▶ Exercise:
Return each entry below word for word, leaving out any image.

▶ Data to use:
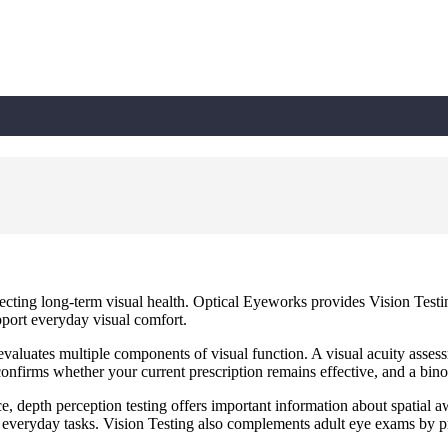
tecting long-term visual health. Optical Eyeworks provides Vision Test
port everyday visual comfort.
aluates multiple components of visual function. A visual acuity assessm
g confirms whether your current prescription remains effective, and a bi
ce, depth perception testing offers important information about spatial
er everyday tasks. Vision Testing also complements adult eye exams by pr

▶ Result for this task:
tecting long-term visual health. Optical Eyeworks provides Vision Test
port everyday visual comfort.
aluates multiple components of visual function. A visual acuity assessm
g confirms whether your current prescription remains effective, and a bi
ce, depth perception testing offers important information about spatial
er everyday tasks. Vision Testing also complements adult eye exams by pr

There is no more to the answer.